Leaders need the courage to make trade-offs that prioritise long-term human flourishing over short-term optimisation.
The organisations that thrive long-term are those that recognise AI’s success should be measured by the positive impact on all stakeholders, not just shareholders.
What misconceptions do tech companies still hold about AI’s purpose and potential?
The AI industry suffers from a fundamental delusion: believing that technical sophistication automatically translates to societal value.
I’ve unfortunately witnessed organisations spend millions building elegant solutions to problems that don’t exist while ignoring challenges that affect millions of lives.
There’s also this dangerous assumption that human behaviour will adapt to AI, rather than AI adapting to human behaviour.
Companies design systems based on how they think people should make decisions, not how people actually make decisions.
Then they’re surprised when the true adoption of even the most sophisticated of systems fails.
Perhaps most concerning is the industry’s treatment of AI deployment as a technical challenge rather than a social responsibility.
Every algorithm becomes part of how society functions, yet most companies design them as if they exist in isolation from human consequences.
The companies that will define the next decade understand that AI’s value isn’t measured by what it can do, but by what it helps humans become.

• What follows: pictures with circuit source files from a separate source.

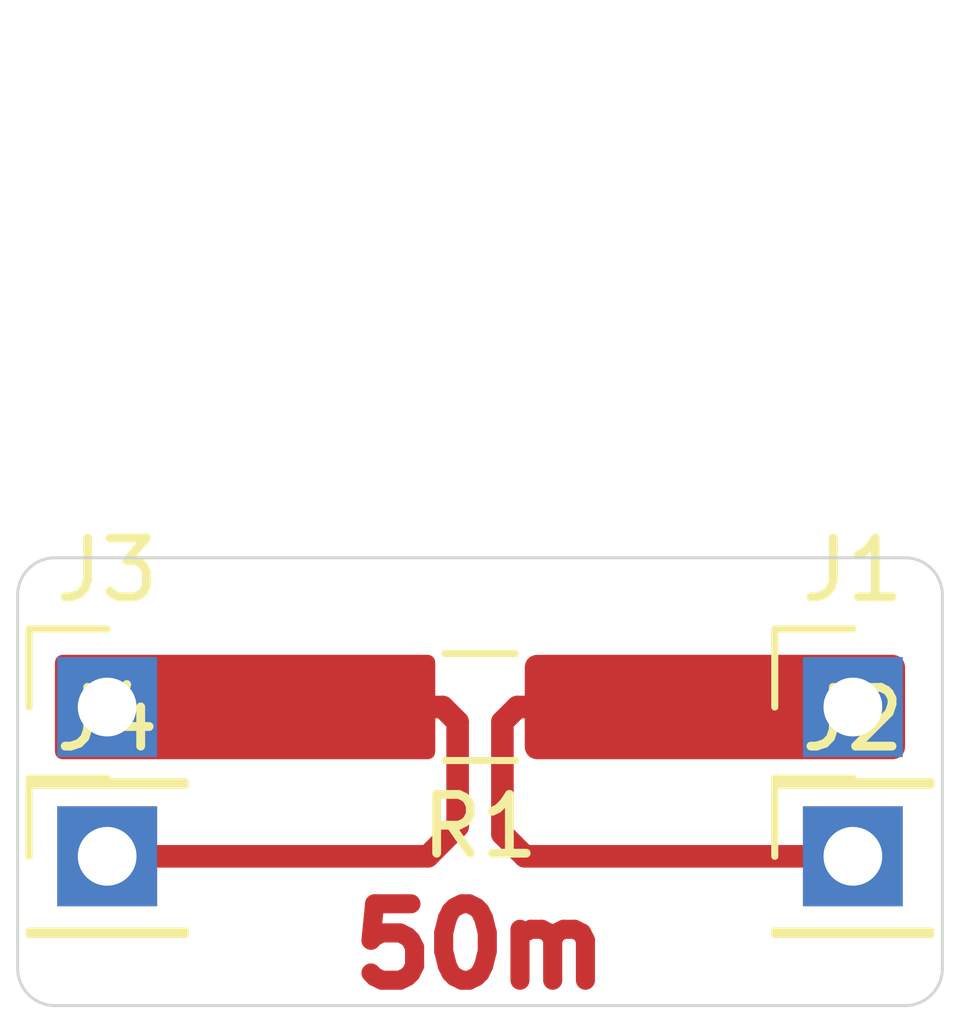
<source format=kicad_pcb>
(kicad_pcb (version 20171130) (host pcbnew "(5.1.6)-1")

  (general
    (thickness 1.6)
    (drawings 10)
    (tracks 10)
    (zones 0)
    (modules 5)
    (nets 3)
  )

  (page A4)
  (layers
    (0 F.Cu signal)
    (31 B.Cu signal)
    (32 B.Adhes user)
    (33 F.Adhes user)
    (34 B.Paste user)
    (35 F.Paste user)
    (36 B.SilkS user)
    (37 F.SilkS user)
    (38 B.Mask user)
    (39 F.Mask user)
    (40 Dwgs.User user)
    (41 Cmts.User user)
    (42 Eco1.User user)
    (43 Eco2.User user)
    (44 Edge.Cuts user)
    (45 Margin user)
    (46 B.CrtYd user)
    (47 F.CrtYd user)
    (48 B.Fab user)
    (49 F.Fab user hide)
  )

  (setup
    (last_trace_width 0.381)
    (user_trace_width 0.8)
    (trace_clearance 0.381)
    (zone_clearance 0.508)
    (zone_45_only no)
    (trace_min 0.381)
    (via_size 0.8)
    (via_drill 0.6)
    (via_min_size 0.8)
    (via_min_drill 0.6)
    (uvia_size 0.3)
    (uvia_drill 0.1)
    (uvias_allowed no)
    (uvia_min_size 0.2)
    (uvia_min_drill 0.1)
    (edge_width 0.05)
    (segment_width 0.2)
    (pcb_text_width 0.3)
    (pcb_text_size 1.5 1.5)
    (mod_edge_width 0.12)
    (mod_text_size 1 1)
    (mod_text_width 0.15)
    (pad_size 1.524 1.524)
    (pad_drill 0.762)
    (pad_to_mask_clearance 0.05)
    (aux_axis_origin 0 0)
    (visible_elements 7FFFFFFF)
    (pcbplotparams
      (layerselection 0x010a0_7fffffff)
      (usegerberextensions false)
      (usegerberattributes true)
      (usegerberadvancedattributes true)
      (creategerberjobfile true)
      (excludeedgelayer true)
      (linewidth 0.100000)
      (plotframeref false)
      (viasonmask false)
      (mode 1)
      (useauxorigin false)
      (hpglpennumber 1)
      (hpglpenspeed 20)
      (hpglpendiameter 15.000000)
      (psnegative false)
      (psa4output false)
      (plotreference true)
      (plotvalue true)
      (plotinvisibletext false)
      (padsonsilk false)
      (subtractmaskfromsilk false)
      (outputformat 1)
      (mirror false)
      (drillshape 0)
      (scaleselection 1)
      (outputdirectory "fabrication/"))
  )

  (net 0 "")
  (net 1 "Net-(J1-Pad1)")
  (net 2 "Net-(J3-Pad1)")

  (net_class Default "This is the default net class."
    (clearance 0.381)
    (trace_width 0.381)
    (via_dia 0.8)
    (via_drill 0.6)
    (uvia_dia 0.3)
    (uvia_drill 0.1)
    (diff_pair_width 0.381)
    (diff_pair_gap 0.381)
    (add_net "Net-(J1-Pad1)")
    (add_net "Net-(J3-Pad1)")
  )

  (module Connector_PinHeader_2.54mm:PinHeader_1x01_P2.54mm_Vertical (layer F.Cu) (tedit 59FED5CC) (tstamp 611BDFB7)
    (at 45.72 45.72)
    (descr "Through hole straight pin header, 1x01, 2.54mm pitch, single row")
    (tags "Through hole pin header THT 1x01 2.54mm single row")
    (path /611B5A0D)
    (fp_text reference J4 (at 0 -2.33) (layer F.SilkS)
      (effects (font (size 1 1) (thickness 0.15)))
    )
    (fp_text value "Kelvin -" (at 0 2.33) (layer F.Fab)
      (effects (font (size 1 1) (thickness 0.15)))
    )
    (fp_line (start -0.635 -1.27) (end 1.27 -1.27) (layer F.Fab) (width 0.1))
    (fp_line (start 1.27 -1.27) (end 1.27 1.27) (layer F.Fab) (width 0.1))
    (fp_line (start 1.27 1.27) (end -1.27 1.27) (layer F.Fab) (width 0.1))
    (fp_line (start -1.27 1.27) (end -1.27 -0.635) (layer F.Fab) (width 0.1))
    (fp_line (start -1.27 -0.635) (end -0.635 -1.27) (layer F.Fab) (width 0.1))
    (fp_line (start -1.33 1.33) (end 1.33 1.33) (layer F.SilkS) (width 0.12))
    (fp_line (start -1.33 1.27) (end -1.33 1.33) (layer F.SilkS) (width 0.12))
    (fp_line (start 1.33 1.27) (end 1.33 1.33) (layer F.SilkS) (width 0.12))
    (fp_line (start -1.33 1.27) (end 1.33 1.27) (layer F.SilkS) (width 0.12))
    (fp_line (start -1.33 0) (end -1.33 -1.33) (layer F.SilkS) (width 0.12))
    (fp_line (start -1.33 -1.33) (end 0 -1.33) (layer F.SilkS) (width 0.12))
    (fp_line (start -1.8 -1.8) (end -1.8 1.8) (layer F.CrtYd) (width 0.05))
    (fp_line (start -1.8 1.8) (end 1.8 1.8) (layer F.CrtYd) (width 0.05))
    (fp_line (start 1.8 1.8) (end 1.8 -1.8) (layer F.CrtYd) (width 0.05))
    (fp_line (start 1.8 -1.8) (end -1.8 -1.8) (layer F.CrtYd) (width 0.05))
    (fp_text user %R (at 0 0 90) (layer F.Fab)
      (effects (font (size 1 1) (thickness 0.15)))
    )
    (pad 1 thru_hole rect (at 0 0) (size 1.7 1.7) (drill 1) (layers *.Cu *.Mask)
      (net 2 "Net-(J3-Pad1)"))
    (model ${KISYS3DMOD}/Connector_PinHeader_2.54mm.3dshapes/PinHeader_1x01_P2.54mm_Vertical.wrl
      (at (xyz 0 0 0))
      (scale (xyz 1 1 1))
      (rotate (xyz 0 0 0))
    )
  )

  (module Connector_PinHeader_2.54mm:PinHeader_1x01_P2.54mm_Vertical (layer F.Cu) (tedit 59FED5CC) (tstamp 611BD0CC)
    (at 45.72 43.18)
    (descr "Through hole straight pin header, 1x01, 2.54mm pitch, single row")
    (tags "Through hole pin header THT 1x01 2.54mm single row")
    (path /611B32A6)
    (fp_text reference J3 (at 0 -2.33) (layer F.SilkS)
      (effects (font (size 1 1) (thickness 0.15)))
    )
    (fp_text value "Input -" (at 0 2.33) (layer F.Fab)
      (effects (font (size 1 1) (thickness 0.15)))
    )
    (fp_line (start -0.635 -1.27) (end 1.27 -1.27) (layer F.Fab) (width 0.1))
    (fp_line (start 1.27 -1.27) (end 1.27 1.27) (layer F.Fab) (width 0.1))
    (fp_line (start 1.27 1.27) (end -1.27 1.27) (layer F.Fab) (width 0.1))
    (fp_line (start -1.27 1.27) (end -1.27 -0.635) (layer F.Fab) (width 0.1))
    (fp_line (start -1.27 -0.635) (end -0.635 -1.27) (layer F.Fab) (width 0.1))
    (fp_line (start -1.33 1.33) (end 1.33 1.33) (layer F.SilkS) (width 0.12))
    (fp_line (start -1.33 1.27) (end -1.33 1.33) (layer F.SilkS) (width 0.12))
    (fp_line (start 1.33 1.27) (end 1.33 1.33) (layer F.SilkS) (width 0.12))
    (fp_line (start -1.33 1.27) (end 1.33 1.27) (layer F.SilkS) (width 0.12))
    (fp_line (start -1.33 0) (end -1.33 -1.33) (layer F.SilkS) (width 0.12))
    (fp_line (start -1.33 -1.33) (end 0 -1.33) (layer F.SilkS) (width 0.12))
    (fp_line (start -1.8 -1.8) (end -1.8 1.8) (layer F.CrtYd) (width 0.05))
    (fp_line (start -1.8 1.8) (end 1.8 1.8) (layer F.CrtYd) (width 0.05))
    (fp_line (start 1.8 1.8) (end 1.8 -1.8) (layer F.CrtYd) (width 0.05))
    (fp_line (start 1.8 -1.8) (end -1.8 -1.8) (layer F.CrtYd) (width 0.05))
    (fp_text user %R (at 0 0 90) (layer F.Fab)
      (effects (font (size 1 1) (thickness 0.15)))
    )
    (pad 1 thru_hole rect (at 0 0) (size 1.7 1.7) (drill 1) (layers *.Cu *.Mask)
      (net 2 "Net-(J3-Pad1)"))
    (model ${KISYS3DMOD}/Connector_PinHeader_2.54mm.3dshapes/PinHeader_1x01_P2.54mm_Vertical.wrl
      (at (xyz 0 0 0))
      (scale (xyz 1 1 1))
      (rotate (xyz 0 0 0))
    )
  )

  (module Connector_PinHeader_2.54mm:PinHeader_1x01_P2.54mm_Vertical (layer F.Cu) (tedit 59FED5CC) (tstamp 611BD0AC)
    (at 58.42 45.72)
    (descr "Through hole straight pin header, 1x01, 2.54mm pitch, single row")
    (tags "Through hole pin header THT 1x01 2.54mm single row")
    (path /611B4B90)
    (fp_text reference J2 (at 0 -2.33) (layer F.SilkS)
      (effects (font (size 1 1) (thickness 0.15)))
    )
    (fp_text value "Kelvin +" (at 0 2.33) (layer F.Fab)
      (effects (font (size 1 1) (thickness 0.15)))
    )
    (fp_line (start -0.635 -1.27) (end 1.27 -1.27) (layer F.Fab) (width 0.1))
    (fp_line (start 1.27 -1.27) (end 1.27 1.27) (layer F.Fab) (width 0.1))
    (fp_line (start 1.27 1.27) (end -1.27 1.27) (layer F.Fab) (width 0.1))
    (fp_line (start -1.27 1.27) (end -1.27 -0.635) (layer F.Fab) (width 0.1))
    (fp_line (start -1.27 -0.635) (end -0.635 -1.27) (layer F.Fab) (width 0.1))
    (fp_line (start -1.33 1.33) (end 1.33 1.33) (layer F.SilkS) (width 0.12))
    (fp_line (start -1.33 1.27) (end -1.33 1.33) (layer F.SilkS) (width 0.12))
    (fp_line (start 1.33 1.27) (end 1.33 1.33) (layer F.SilkS) (width 0.12))
    (fp_line (start -1.33 1.27) (end 1.33 1.27) (layer F.SilkS) (width 0.12))
    (fp_line (start -1.33 0) (end -1.33 -1.33) (layer F.SilkS) (width 0.12))
    (fp_line (start -1.33 -1.33) (end 0 -1.33) (layer F.SilkS) (width 0.12))
    (fp_line (start -1.8 -1.8) (end -1.8 1.8) (layer F.CrtYd) (width 0.05))
    (fp_line (start -1.8 1.8) (end 1.8 1.8) (layer F.CrtYd) (width 0.05))
    (fp_line (start 1.8 1.8) (end 1.8 -1.8) (layer F.CrtYd) (width 0.05))
    (fp_line (start 1.8 -1.8) (end -1.8 -1.8) (layer F.CrtYd) (width 0.05))
    (fp_text user %R (at 0 0 90) (layer F.Fab)
      (effects (font (size 1 1) (thickness 0.15)))
    )
    (pad 1 thru_hole rect (at 0 0) (size 1.7 1.7) (drill 1) (layers *.Cu *.Mask)
      (net 1 "Net-(J1-Pad1)"))
    (model ${KISYS3DMOD}/Connector_PinHeader_2.54mm.3dshapes/PinHeader_1x01_P2.54mm_Vertical.wrl
      (at (xyz 0 0 0))
      (scale (xyz 1 1 1))
      (rotate (xyz 0 0 0))
    )
  )

  (module Connector_PinHeader_2.54mm:PinHeader_1x01_P2.54mm_Vertical (layer F.Cu) (tedit 59FED5CC) (tstamp 611BD08C)
    (at 58.42 43.18)
    (descr "Through hole straight pin header, 1x01, 2.54mm pitch, single row")
    (tags "Through hole pin header THT 1x01 2.54mm single row")
    (path /611B2323)
    (fp_text reference J1 (at 0 -2.33) (layer F.SilkS)
      (effects (font (size 1 1) (thickness 0.15)))
    )
    (fp_text value "Input +" (at 0 2.33) (layer F.Fab)
      (effects (font (size 1 1) (thickness 0.15)))
    )
    (fp_line (start -0.635 -1.27) (end 1.27 -1.27) (layer F.Fab) (width 0.1))
    (fp_line (start 1.27 -1.27) (end 1.27 1.27) (layer F.Fab) (width 0.1))
    (fp_line (start 1.27 1.27) (end -1.27 1.27) (layer F.Fab) (width 0.1))
    (fp_line (start -1.27 1.27) (end -1.27 -0.635) (layer F.Fab) (width 0.1))
    (fp_line (start -1.27 -0.635) (end -0.635 -1.27) (layer F.Fab) (width 0.1))
    (fp_line (start -1.33 1.33) (end 1.33 1.33) (layer F.SilkS) (width 0.12))
    (fp_line (start -1.33 1.27) (end -1.33 1.33) (layer F.SilkS) (width 0.12))
    (fp_line (start 1.33 1.27) (end 1.33 1.33) (layer F.SilkS) (width 0.12))
    (fp_line (start -1.33 1.27) (end 1.33 1.27) (layer F.SilkS) (width 0.12))
    (fp_line (start -1.33 0) (end -1.33 -1.33) (layer F.SilkS) (width 0.12))
    (fp_line (start -1.33 -1.33) (end 0 -1.33) (layer F.SilkS) (width 0.12))
    (fp_line (start -1.8 -1.8) (end -1.8 1.8) (layer F.CrtYd) (width 0.05))
    (fp_line (start -1.8 1.8) (end 1.8 1.8) (layer F.CrtYd) (width 0.05))
    (fp_line (start 1.8 1.8) (end 1.8 -1.8) (layer F.CrtYd) (width 0.05))
    (fp_line (start 1.8 -1.8) (end -1.8 -1.8) (layer F.CrtYd) (width 0.05))
    (fp_text user %R (at 0 0 90) (layer F.Fab)
      (effects (font (size 1 1) (thickness 0.15)))
    )
    (pad 1 thru_hole rect (at 0 0) (size 1.7 1.7) (drill 1) (layers *.Cu *.Mask)
      (net 1 "Net-(J1-Pad1)"))
    (model ${KISYS3DMOD}/Connector_PinHeader_2.54mm.3dshapes/PinHeader_1x01_P2.54mm_Vertical.wrl
      (at (xyz 0 0 0))
      (scale (xyz 1 1 1))
      (rotate (xyz 0 0 0))
    )
  )

  (module Resistor_SMD:R_1206_3216Metric_Pad1.42x1.75mm_HandSolder (layer F.Cu) (tedit 5B301BBD) (tstamp 611BDF02)
    (at 52.07 43.18)
    (descr "Resistor SMD 1206 (3216 Metric), square (rectangular) end terminal, IPC_7351 nominal with elongated pad for handsoldering. (Body size source: http://www.tortai-tech.com/upload/download/2011102023233369053.pdf), generated with kicad-footprint-generator")
    (tags "resistor handsolder")
    (path /611B10EA)
    (attr smd)
    (fp_text reference R1 (at 0 2.032) (layer F.SilkS)
      (effects (font (size 1 1) (thickness 0.15)))
    )
    (fp_text value 50mOhm (at 0 1.82) (layer F.Fab)
      (effects (font (size 1 1) (thickness 0.15)))
    )
    (fp_line (start -1.6 0.8) (end -1.6 -0.8) (layer F.Fab) (width 0.1))
    (fp_line (start -1.6 -0.8) (end 1.6 -0.8) (layer F.Fab) (width 0.1))
    (fp_line (start 1.6 -0.8) (end 1.6 0.8) (layer F.Fab) (width 0.1))
    (fp_line (start 1.6 0.8) (end -1.6 0.8) (layer F.Fab) (width 0.1))
    (fp_line (start -0.602064 -0.91) (end 0.602064 -0.91) (layer F.SilkS) (width 0.12))
    (fp_line (start -0.602064 0.91) (end 0.602064 0.91) (layer F.SilkS) (width 0.12))
    (fp_line (start -2.45 1.12) (end -2.45 -1.12) (layer F.CrtYd) (width 0.05))
    (fp_line (start -2.45 -1.12) (end 2.45 -1.12) (layer F.CrtYd) (width 0.05))
    (fp_line (start 2.45 -1.12) (end 2.45 1.12) (layer F.CrtYd) (width 0.05))
    (fp_line (start 2.45 1.12) (end -2.45 1.12) (layer F.CrtYd) (width 0.05))
    (fp_text user %R (at 0 0) (layer F.Fab)
      (effects (font (size 0.8 0.8) (thickness 0.12)))
    )
    (pad 1 smd roundrect (at -1.4875 0) (size 1.425 1.75) (layers F.Cu F.Paste F.Mask) (roundrect_rratio 0.175439)
      (net 2 "Net-(J3-Pad1)"))
    (pad 2 smd roundrect (at 1.4875 0) (size 1.425 1.75) (layers F.Cu F.Paste F.Mask) (roundrect_rratio 0.175439)
      (net 1 "Net-(J1-Pad1)"))
    (model ${KISYS3DMOD}/Resistor_SMD.3dshapes/R_1206_3216Metric.wrl
      (at (xyz 0 0 0))
      (scale (xyz 1 1 1))
      (rotate (xyz 0 0 0))
    )
  )

  (gr_text 50m (at 52.07 47.244) (layer F.Cu)
    (effects (font (size 1.3 1.3) (thickness 0.325)))
  )
  (gr_arc (start 59.309 47.625) (end 59.309 48.26) (angle -90) (layer Edge.Cuts) (width 0.05))
  (gr_arc (start 44.831 47.625) (end 44.196 47.625) (angle -90) (layer Edge.Cuts) (width 0.05))
  (gr_arc (start 44.831 41.275) (end 44.831 40.64) (angle -90) (layer Edge.Cuts) (width 0.05))
  (gr_arc (start 59.309 41.275) (end 59.944 41.275) (angle -90) (layer Edge.Cuts) (width 0.05))
  (gr_line (start 44.196 47.625) (end 44.196 41.275) (layer Edge.Cuts) (width 0.05) (tstamp 611BE08A))
  (gr_line (start 59.309 48.26) (end 44.831 48.26) (layer Edge.Cuts) (width 0.05))
  (gr_line (start 59.944 41.275) (end 59.944 47.625) (layer Edge.Cuts) (width 0.05))
  (gr_line (start 44.831 40.64) (end 59.309 40.64) (layer Edge.Cuts) (width 0.05))
  (dimension 7.62 (width 0.15) (layer Dwgs.User)
    (gr_text "7.620 mm" (at 52.07 31.847) (layer Dwgs.User)
      (effects (font (size 1 1) (thickness 0.15)))
    )
    (feature1 (pts (xy 55.88 38.227) (xy 55.88 32.560579)))
    (feature2 (pts (xy 48.26 38.227) (xy 48.26 32.560579)))
    (crossbar (pts (xy 48.26 33.147) (xy 55.88 33.147)))
    (arrow1a (pts (xy 55.88 33.147) (xy 54.753496 33.733421)))
    (arrow1b (pts (xy 55.88 33.147) (xy 54.753496 32.560579)))
    (arrow2a (pts (xy 48.26 33.147) (xy 49.386504 33.733421)))
    (arrow2b (pts (xy 48.26 33.147) (xy 49.386504 32.560579)))
  )

  (segment (start 53.5575 43.18) (end 52.705 43.18) (width 0.385) (layer F.Cu) (net 1))
  (segment (start 52.705 43.18) (end 52.45101 43.43399) (width 0.385) (layer F.Cu) (net 1))
  (segment (start 52.45101 43.43399) (end 52.45101 45.33901) (width 0.385) (layer F.Cu) (net 1))
  (segment (start 52.832 45.72) (end 58.42 45.72) (width 0.385) (layer F.Cu) (net 1))
  (segment (start 52.45101 45.33901) (end 52.832 45.72) (width 0.385) (layer F.Cu) (net 1))
  (segment (start 50.5825 43.18) (end 51.435 43.18) (width 0.385) (layer F.Cu) (net 2))
  (segment (start 51.435 43.18) (end 51.689 43.434) (width 0.385) (layer F.Cu) (net 2))
  (segment (start 51.689 43.434) (end 51.689 45.212) (width 0.385) (layer F.Cu) (net 2))
  (segment (start 51.181 45.72) (end 45.72 45.72) (width 0.385) (layer F.Cu) (net 2))
  (segment (start 51.689 45.212) (end 51.181 45.72) (width 0.385) (layer F.Cu) (net 2))

  (zone (net 2) (net_name "Net-(J3-Pad1)") (layer F.Cu) (tstamp 6135A67B) (hatch edge 0.508)
    (connect_pads yes (clearance 0.508))
    (min_thickness 0.254)
    (fill yes (arc_segments 32) (thermal_gap 0.508) (thermal_bridge_width 0.508) (smoothing fillet) (radius 0.1))
    (polygon
      (pts
        (xy 51.308 44.069) (xy 49.784 44.069) (xy 46.609 44.069) (xy 44.831 44.069) (xy 44.831 42.291)
        (xy 46.609 42.291) (xy 50.038 42.291) (xy 51.308 42.291)
      )
    )
    (filled_polygon
      (pts
        (xy 51.181 43.942) (xy 44.958 43.942) (xy 44.958 42.418) (xy 51.181 42.418)
      )
    )
  )
  (zone (net 1) (net_name "Net-(J1-Pad1)") (layer F.Cu) (tstamp 6135A678) (hatch edge 0.508)
    (connect_pads yes (clearance 0.508))
    (min_thickness 0.254)
    (fill yes (arc_segments 32) (thermal_gap 0.508) (thermal_bridge_width 0.508) (smoothing fillet) (radius 0.2))
    (polygon
      (pts
        (xy 59.309 44.069) (xy 52.832 44.069) (xy 52.832 42.291) (xy 59.309 42.291)
      )
    )
    (filled_polygon
      (pts
        (xy 59.135984 42.425856) (xy 59.158859 42.441141) (xy 59.174144 42.464016) (xy 59.182 42.503509) (xy 59.182 43.856491)
        (xy 59.174144 43.895984) (xy 59.158859 43.918859) (xy 59.135984 43.934144) (xy 59.096491 43.942) (xy 53.044509 43.942)
        (xy 53.005016 43.934144) (xy 52.982141 43.918859) (xy 52.966856 43.895984) (xy 52.959 43.856491) (xy 52.959 42.503509)
        (xy 52.966856 42.464016) (xy 52.982141 42.441141) (xy 53.005016 42.425856) (xy 53.044509 42.418) (xy 59.096491 42.418)
      )
    )
  )
)

</source>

Until the industry grasps this distinction, we will continue building impressive systems that miss the point entirely.
How can leaders build ethical frameworks that evolve as fast as technology does?
I recommend a stop to building ethical frameworks as if they’re compliance checklists.

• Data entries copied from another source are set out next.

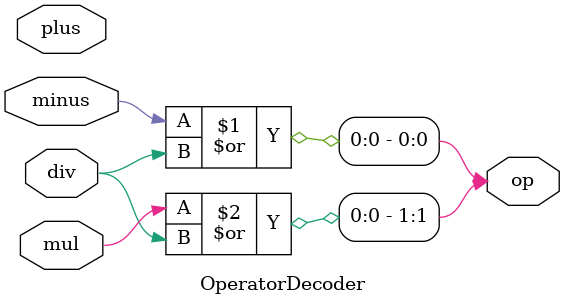
<source format=v>
`timescale 1ns / 1ps


module OperatorDecoder(
        output [1:0] op,
        input plus,minus,mul,div
    );

    assign  op = { mul | div, minus | div};

endmodule

</source>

The organisations succeeding at this understand that ethics isn’t a constraint on AI. The answer lies in embedding behavioural understanding into every design decision.
Instead of asking “Is this technically possible?” start with “How will people actually respond to this?” Most AI failures aren’t technical – they are actually behavioural. We build systems based on idealised user behaviour rather than real human psychology.
We must create governance that learns and adapts, not just monitors and restricts.
Build cross-functional teams that include people who understand human decision-making, community impact and long-term consequences – and not just technologists debating in isolation.
The companies leading this space have stopped treating ethics as something you add to AI after it’s built. They’ve made it fundamental to how they think about AI from the beginning.
They understand that trust, once broken, becomes their most expensive business problem to solve.
You’ve said the biggest risk isn’t flawed code, but flawed imagination. What does bold imagination look like in AI leadership?
The biggest risk is our collective failure to imagine AI’s potential beyond efficiency and optimisation.
We are designing the future of human decision-making, yet most conversations remain trapped in discussions about computational power and model accuracy.
Bold imagination means envisioning AI that creates entirely new possibilities for human flourishing, not just faster versions of existing processes.
I’ve worked with leaders who stopped asking “How can AI make this cheaper?” and started asking “How can AI make this more meaningful?”
It's having the courage to say no to AI applications that serve immediate profits over long-term human welfare.
Some of the most transformative work I’ve seen comes from leaders who understand that AI’s greatest power isn't in replacing human judgment, but in enhancing human wisdom.
Real imagination means designing systems where artificial intelligence amplifies human agency rather than diminishing it.
It’s building AI that helps people make better decisions, not removing their ability to make decisions altogether.
If you could rewrite the global AI agenda in one sentence, what would it be?
‘Build AI systems that amplify human wisdom, protect human dignity and create shared prosperity – because the future belongs to those who understand that AI’s greatest power lies not in what it can do, but in what problems we choose to solve with it.’